A risk-based approach to regulating AI
The AI law is designed from a risk-based approach, whereby the higher the risk an AI system entails, the stricter the rules are. To achieve this, the regulation will classify AIs to identify those that pose a ‘high risk’.
The AIs deemed non-threatening and low-risk will be subject to “very light transparency obligations.” For example, such AI systems will need to reveal that their content is AI-generated so that users can make informed decisions.
For high-risk AIs, the legislation will add a number of obligations and requirements, including:
Human supervision: The law requires a human-centered approach, emphasizing clear and effective mechanisms for human oversight of high-risk AI systems. This means that there must be people in the know who must actively monitor the operation of the AI system. Their role includes ensuring that the system works as intended, identifying and addressing potential harm or unintended consequences, and ultimately taking responsibility for its decisions and actions.

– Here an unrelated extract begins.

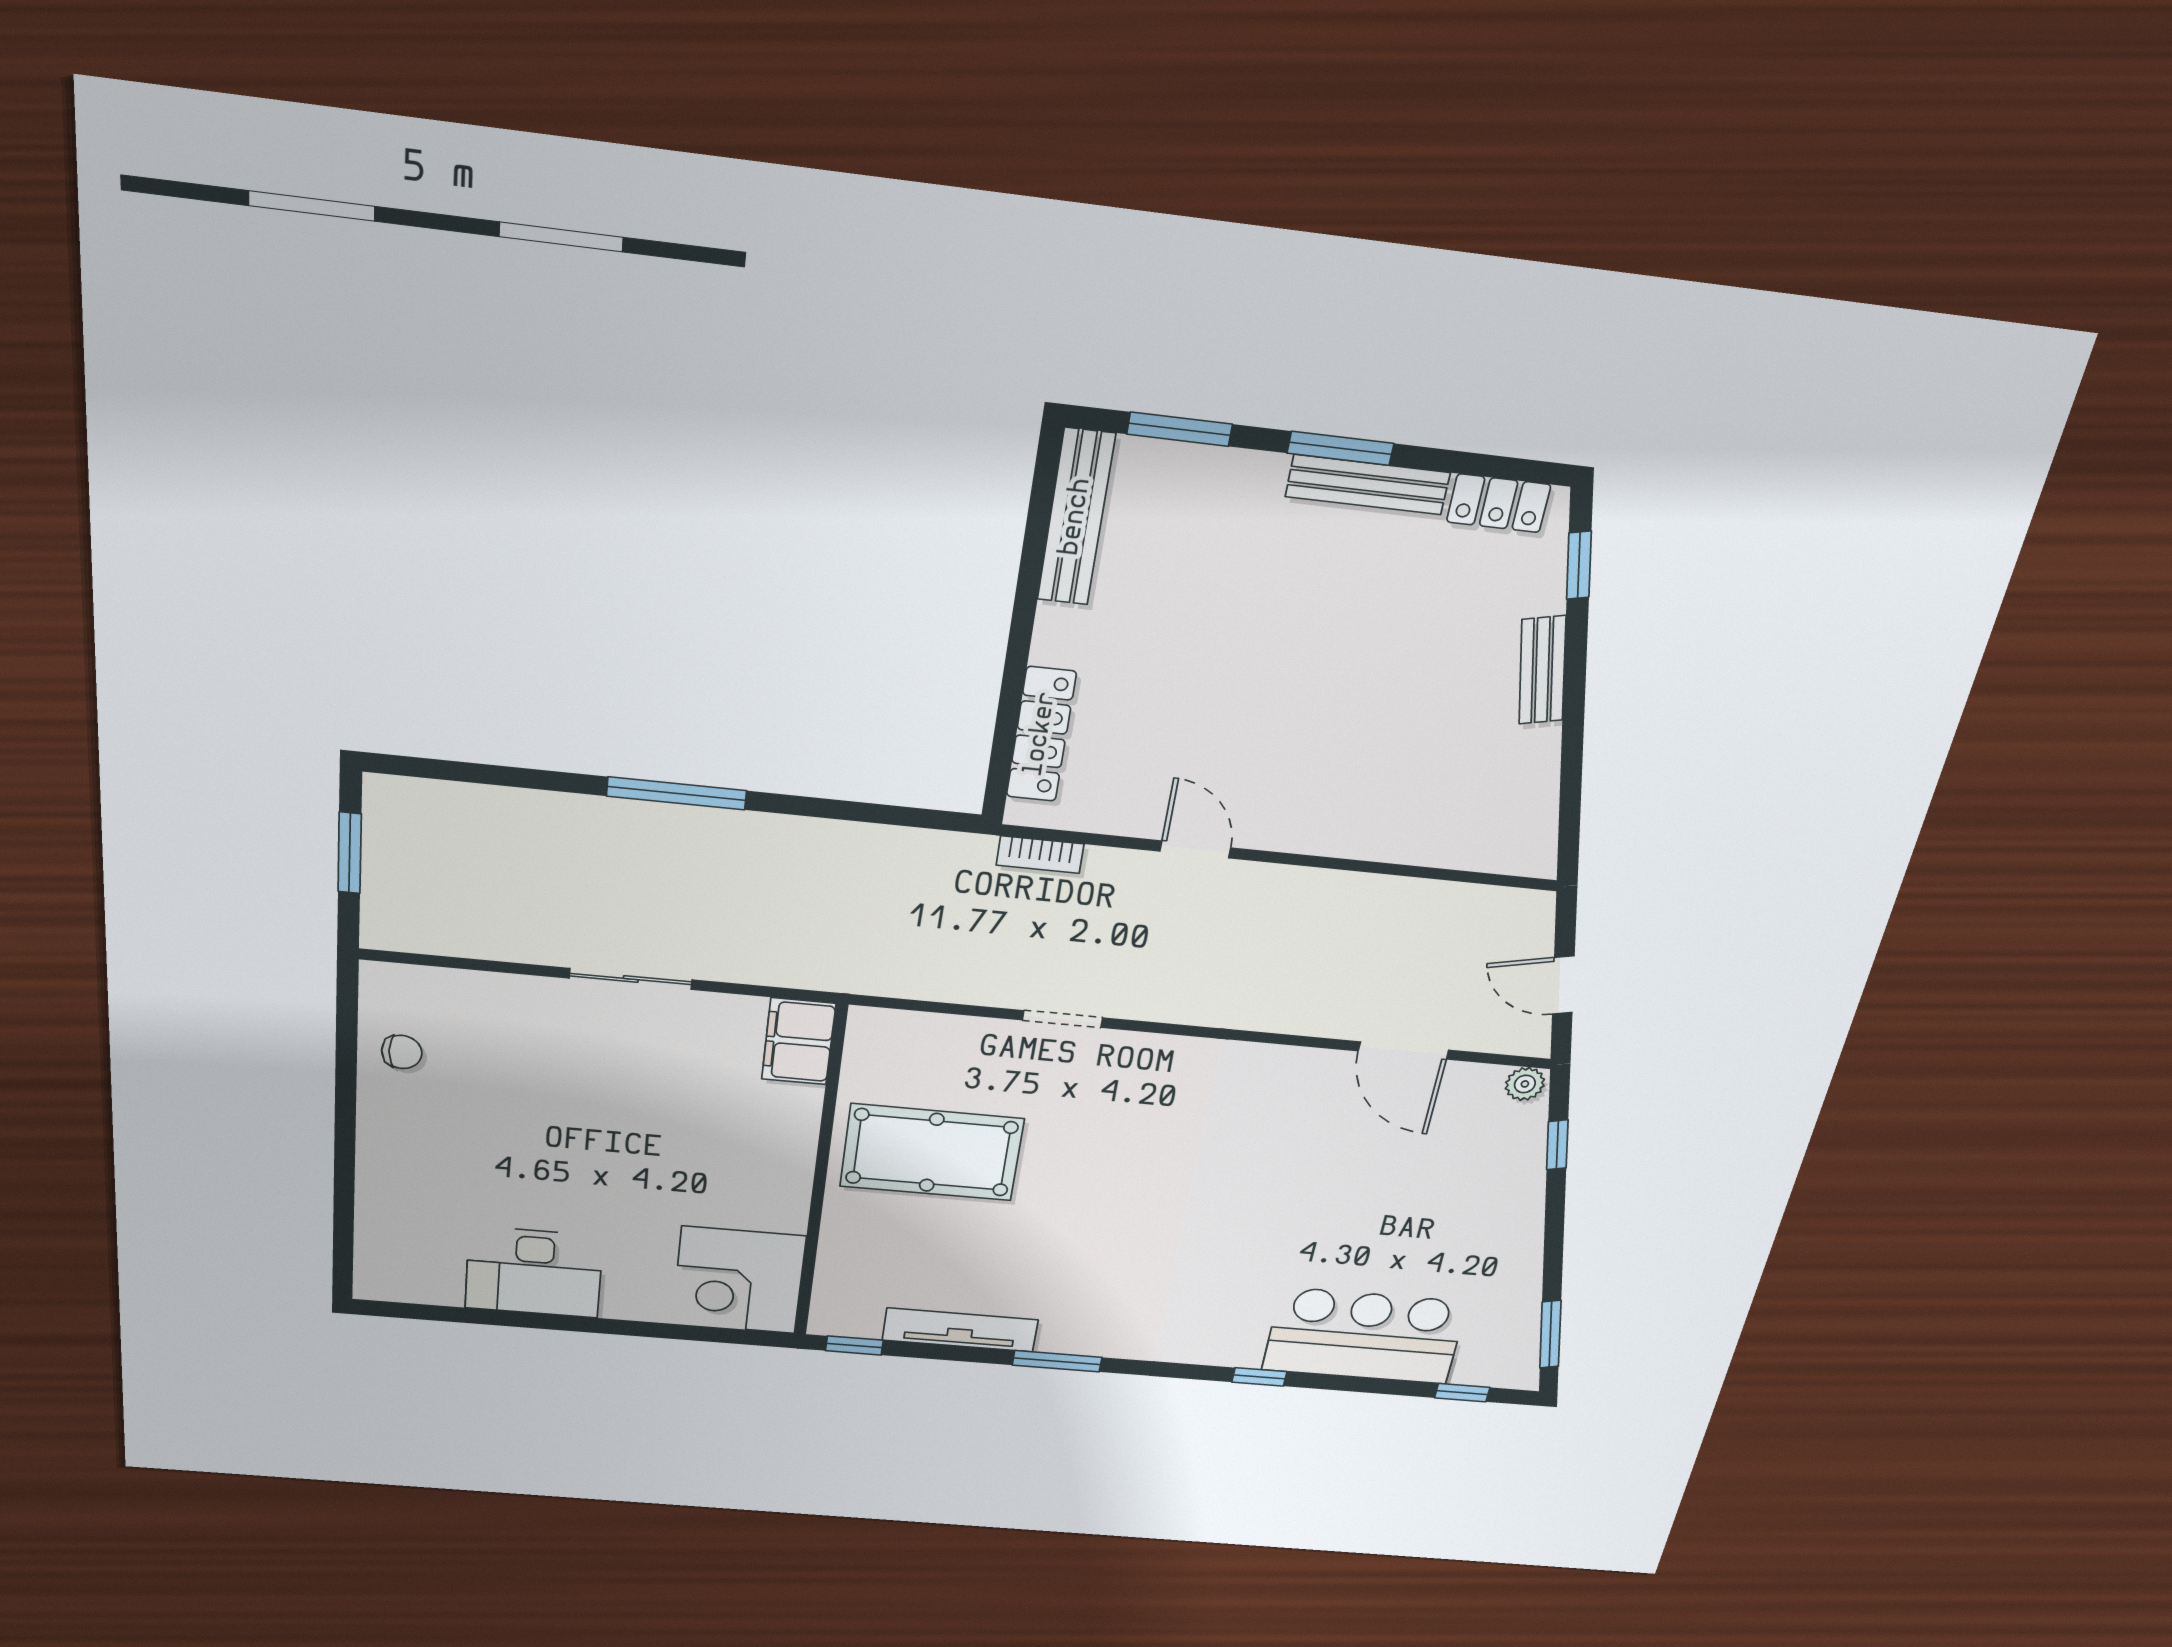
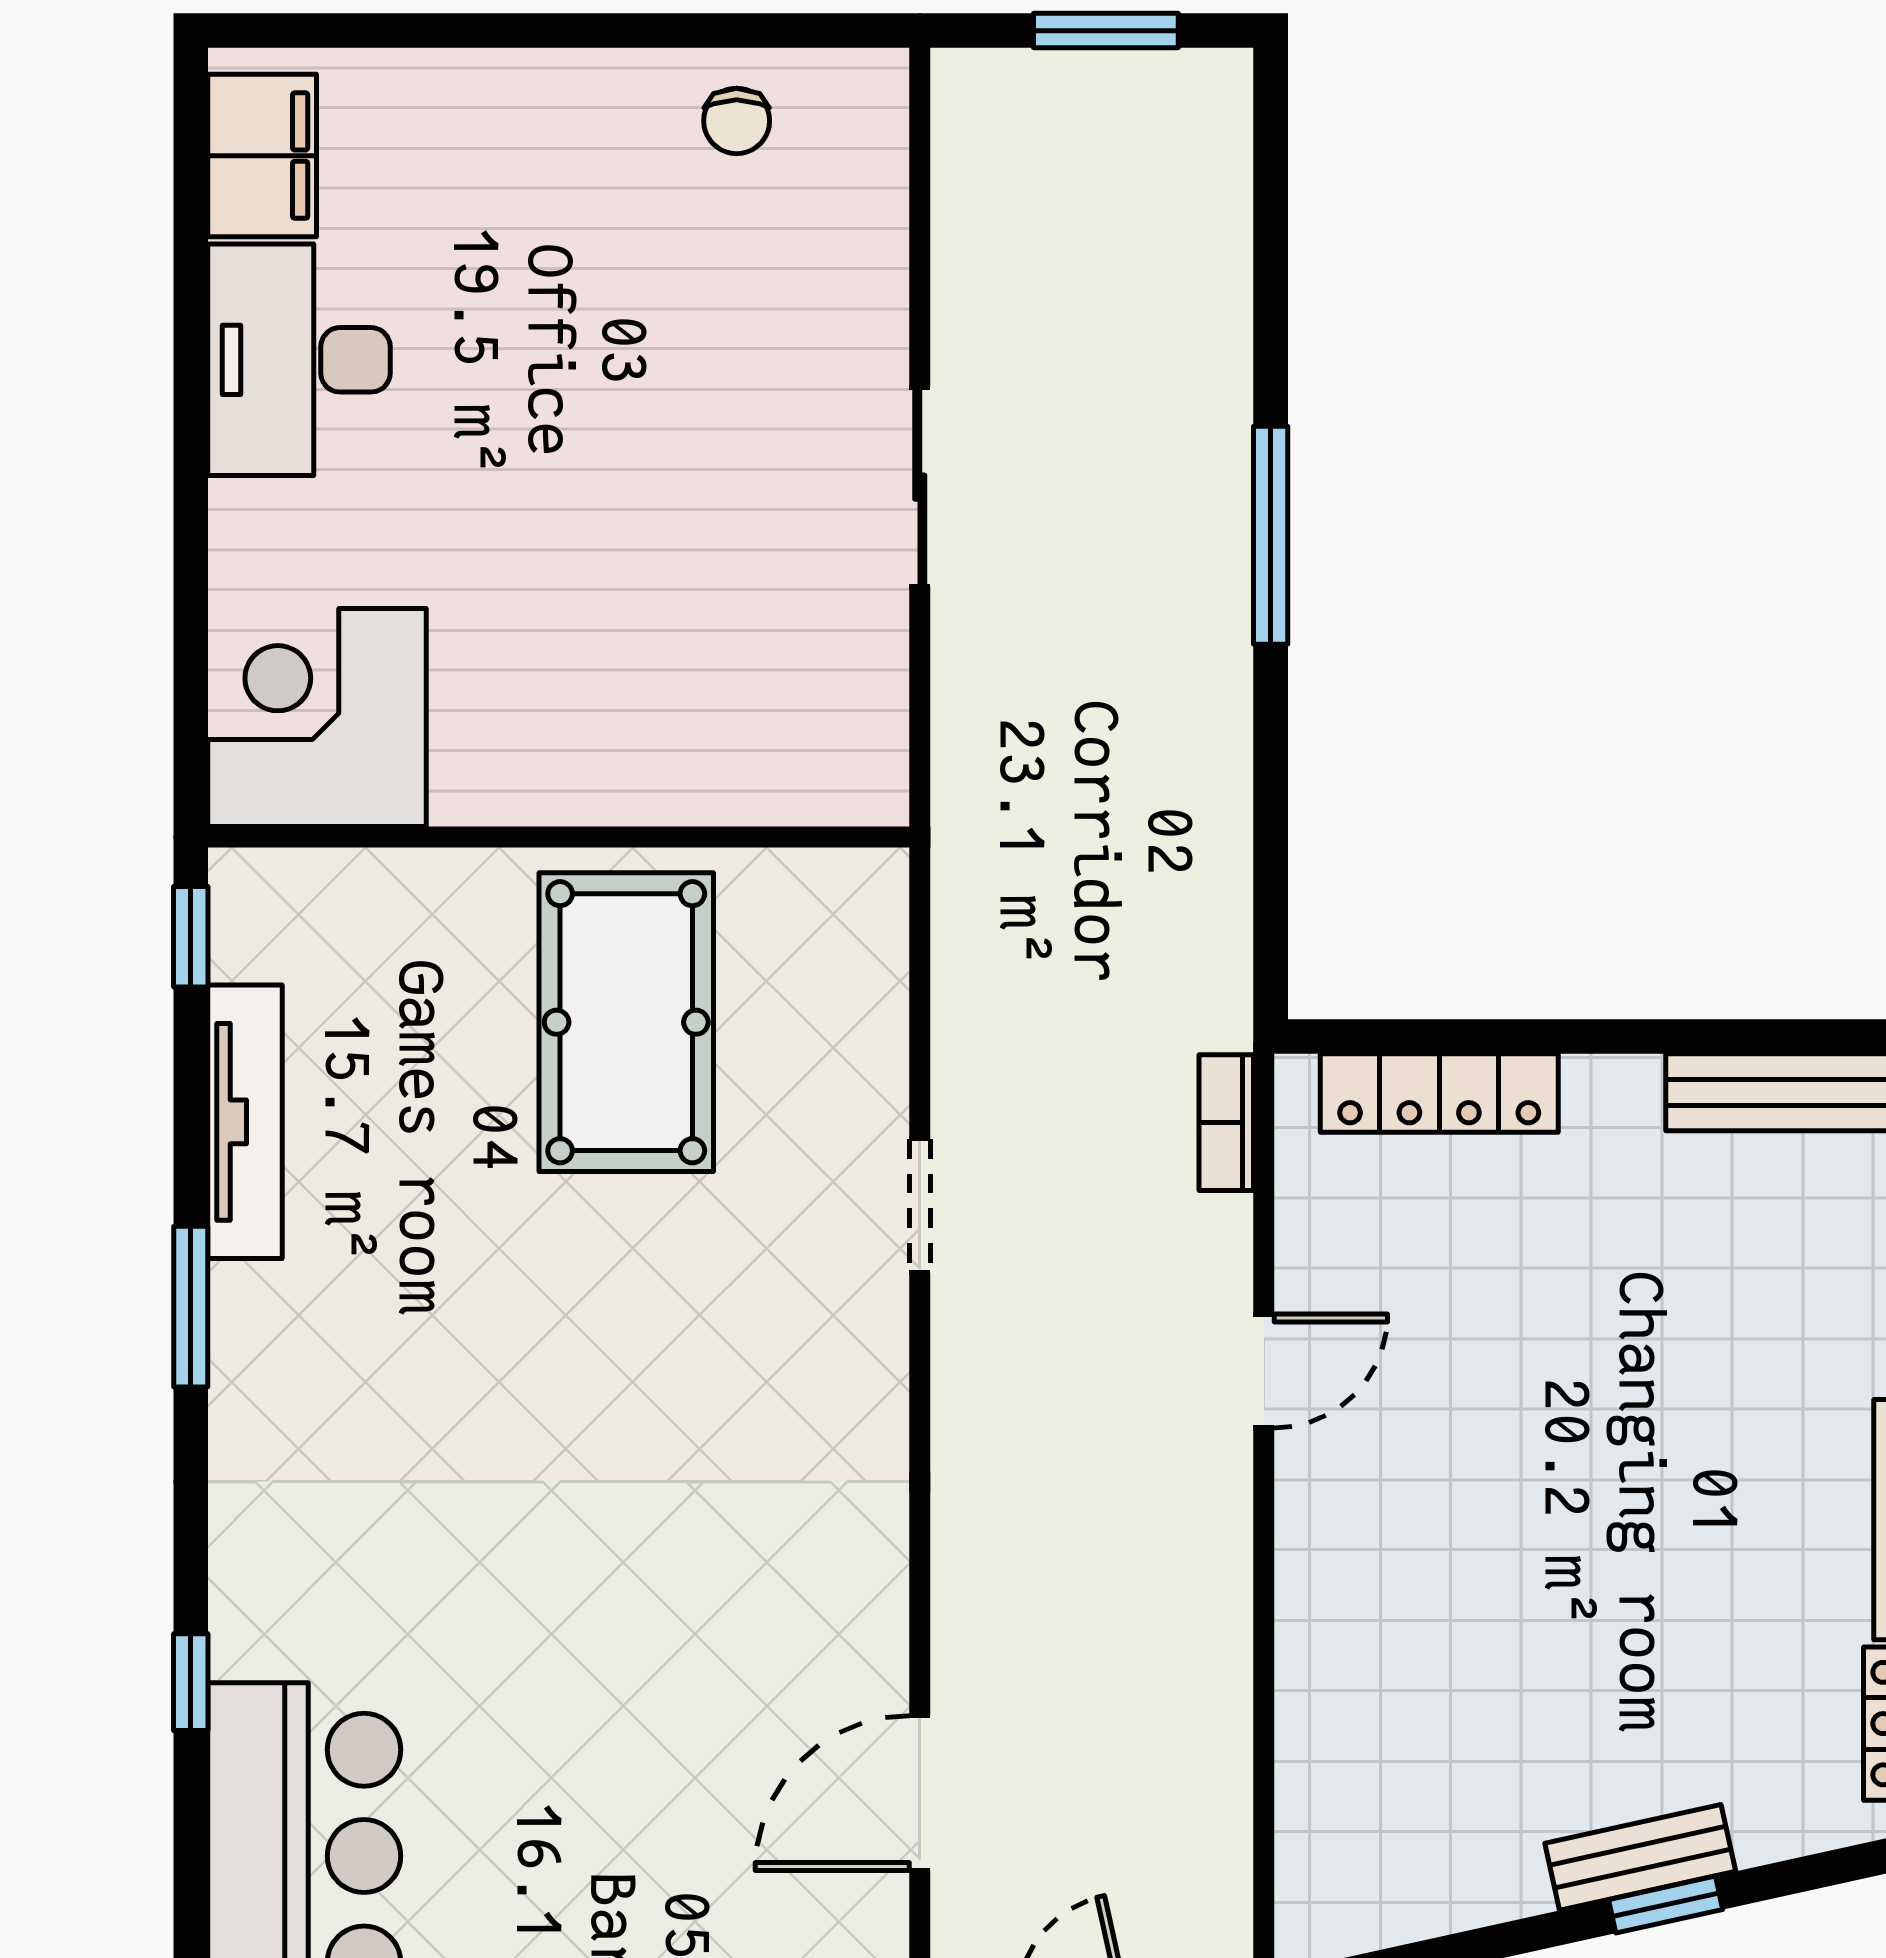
window: (1579, 565) -> (1666, 1905), moved
filing cabinet: (799, 1041) -> (262, 156), moved, turned 90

Transparency and explainability: Elucidating the inner workings of high-risk AI systems is critical to building trust and ensuring accountability. Developers must provide clear and accessible information about how their systems make decisions. This includes details about the underlying algorithms, training data, and potential biases that may affect the system’s output.
Data management: The AI Act emphasizes responsible data practices, with the aim of preventing discrimination, bias and privacy violations. Developers must ensure that the data used to train and operate high-risk AI systems is accurate, complete, and representative. The principles of data minimization are critical, collecting only the information necessary for the operation of the system and minimizing the risk of misuse or breaches. Furthermore, individuals should have clear rights to access, rectify and delete their data used in AI systems, allowing them to exercise control over their information and ensure its ethical use.
Risk management: Proactive identification and mitigation of risks will become a key requirement for high-risk AIs. Developers must implement robust risk management frameworks that systematically assess potential damage, vulnerabilities, and unintended consequences of their systems.